Reading passage:
Oxidation States and Oxidation-Reduction Reactions

• We determine whether a given chemical reaction is an oxidation–reduction reaction by keeping track of the oxidation numbers (oxidation states) of the elements involved in the reaction.

• Oxidizing Agent — The substance that oxidizes another substance; also known as oxidant.

• Reducing Agent —  A substance that gives up electrons, thereby causing another substance to be reduced; also known as reductant.

Balancing Redox Equations

• Law of Conservation of Mass: The amount of each element must be the same on both sides of the equation.

• Half Reactions — Equations that show either oxidation or reduction alone.

• In the overall redox reaction, the number of electrons lost in the oxidation half-reaction must equal the number of electrons gained in the reduction half-reaction.

• When this condition is met and each half-reaction is balanced, the electrons on the two sides cancel when the two half-reactions are added to give the balanced oxidation–reduction equation.

Balancing Equations by the Method of half-Reactions

1. Divide the equation into one oxidation half-reaction and one reduction half-reaction.

2. Balance each half-reaction.

   1. First, balance elements other than H and O.

   2. Next, balance O atoms by adding H2O as needed.

   3. Then balance H atoms by adding H+ as needed.

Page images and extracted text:
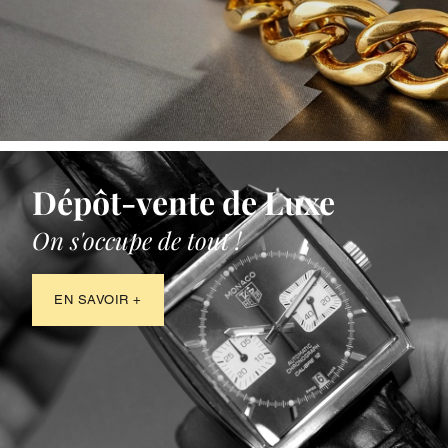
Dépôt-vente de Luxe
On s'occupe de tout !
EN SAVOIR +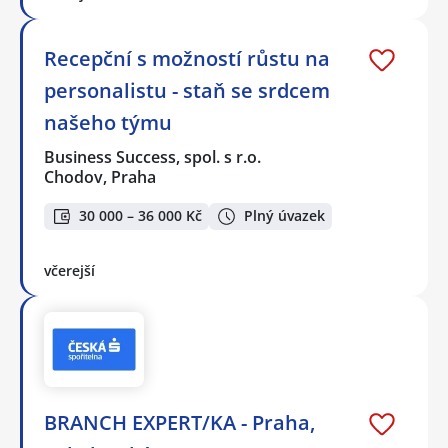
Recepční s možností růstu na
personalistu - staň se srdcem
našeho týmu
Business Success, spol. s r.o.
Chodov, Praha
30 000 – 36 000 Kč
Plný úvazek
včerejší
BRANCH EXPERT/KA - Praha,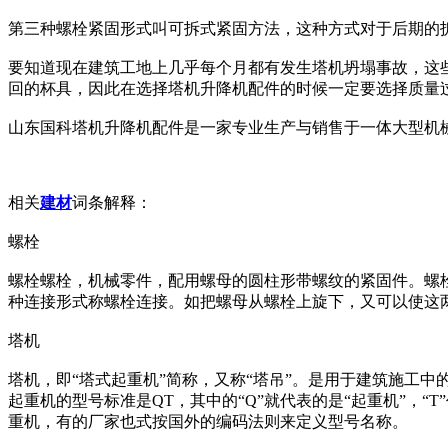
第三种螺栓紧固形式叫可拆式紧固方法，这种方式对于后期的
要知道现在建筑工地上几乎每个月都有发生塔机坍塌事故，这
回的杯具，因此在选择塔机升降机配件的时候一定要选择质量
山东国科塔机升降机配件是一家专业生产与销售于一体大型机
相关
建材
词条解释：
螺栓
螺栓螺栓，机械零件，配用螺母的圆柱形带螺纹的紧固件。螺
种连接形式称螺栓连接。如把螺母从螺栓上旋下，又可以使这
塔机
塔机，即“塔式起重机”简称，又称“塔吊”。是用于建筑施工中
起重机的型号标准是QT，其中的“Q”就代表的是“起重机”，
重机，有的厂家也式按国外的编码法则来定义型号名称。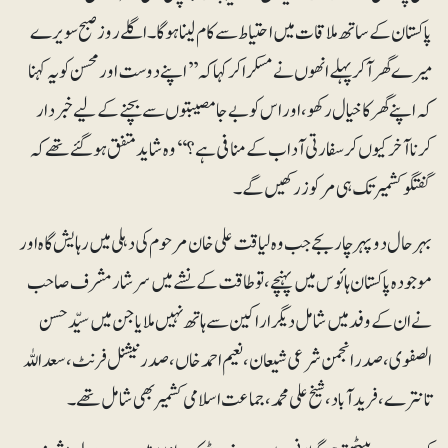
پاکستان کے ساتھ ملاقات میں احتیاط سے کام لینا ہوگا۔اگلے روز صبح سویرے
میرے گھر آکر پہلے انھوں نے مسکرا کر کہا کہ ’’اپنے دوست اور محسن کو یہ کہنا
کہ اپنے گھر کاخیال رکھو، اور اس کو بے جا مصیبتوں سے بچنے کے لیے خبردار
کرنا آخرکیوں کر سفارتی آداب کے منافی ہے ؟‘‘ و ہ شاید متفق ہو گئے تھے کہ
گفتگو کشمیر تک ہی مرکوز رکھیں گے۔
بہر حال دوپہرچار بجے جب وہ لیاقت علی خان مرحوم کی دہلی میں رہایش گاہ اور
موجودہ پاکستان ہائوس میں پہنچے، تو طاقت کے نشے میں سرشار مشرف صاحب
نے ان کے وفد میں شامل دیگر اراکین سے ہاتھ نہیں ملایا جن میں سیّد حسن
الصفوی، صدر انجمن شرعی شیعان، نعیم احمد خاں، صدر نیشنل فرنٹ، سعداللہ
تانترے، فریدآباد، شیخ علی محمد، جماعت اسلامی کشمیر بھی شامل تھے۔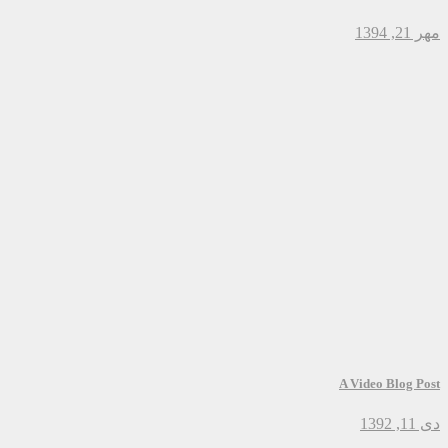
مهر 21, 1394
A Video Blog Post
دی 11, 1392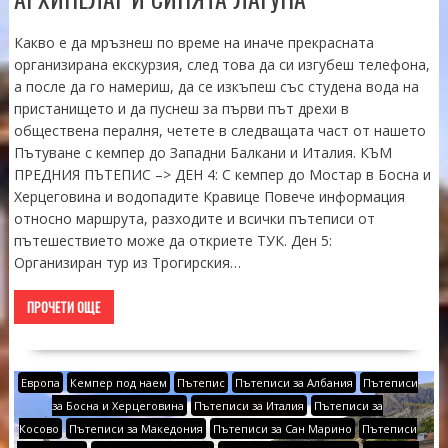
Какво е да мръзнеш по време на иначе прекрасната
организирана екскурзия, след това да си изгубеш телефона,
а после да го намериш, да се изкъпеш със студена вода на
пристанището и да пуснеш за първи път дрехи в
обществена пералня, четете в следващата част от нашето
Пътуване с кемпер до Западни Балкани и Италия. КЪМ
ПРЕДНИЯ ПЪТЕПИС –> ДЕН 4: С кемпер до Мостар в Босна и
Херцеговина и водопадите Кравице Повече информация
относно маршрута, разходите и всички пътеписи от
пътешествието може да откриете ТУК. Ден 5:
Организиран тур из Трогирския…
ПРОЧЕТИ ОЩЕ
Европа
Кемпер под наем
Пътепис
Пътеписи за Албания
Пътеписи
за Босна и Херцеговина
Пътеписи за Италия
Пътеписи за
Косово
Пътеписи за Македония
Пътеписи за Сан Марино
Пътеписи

Apply what you read:
1. From the notes on oxidation-reduction reactions, extract the passage that begins at the words "2. Balance each" and stops after the words "H+ as needed.".
2. According to the notes on oxidation-reduction reactions, what is another name for a reducing agent?
3. Carry on the notes on oxidation-reduction reactions from the point where they stop.

Responses to the exercise:
1.
2. Balance each half-reaction.

   1. First, balance elements other than H and O.

   2. Next, balance O atoms by adding H2O as needed.

   3. Then balance H atoms by adding H+ as needed.

2. Reductant.

3.
   4. Finally, balance charge by adding e^– as needed.

• This specific sequence (a) — (d) is important, and it is summarized in the diagram in the margin. At this point, you can check whether the number of electrons in each half-reaction corresponds to the changes in the oxidation state.

3. Multiply half-reactions by integers as needed to make the number of electrons lost in the oxidation half-reaction equal the number of electrons gained in the reduction half-reaction.

4. Add half-reactions and, if possible, simplify by canceling species appearing on both sides of the combined equation.

5. Check to make sure that atoms and charges are balanced.
   

Balancing Equations for Reactions Occurring in Basic Solution

1. Balance the half-reactions as if they occurred in acidic solution.

2. Count the number of H+ in each half-reaction, and then add the same number of OH– to each side of the half-reaction.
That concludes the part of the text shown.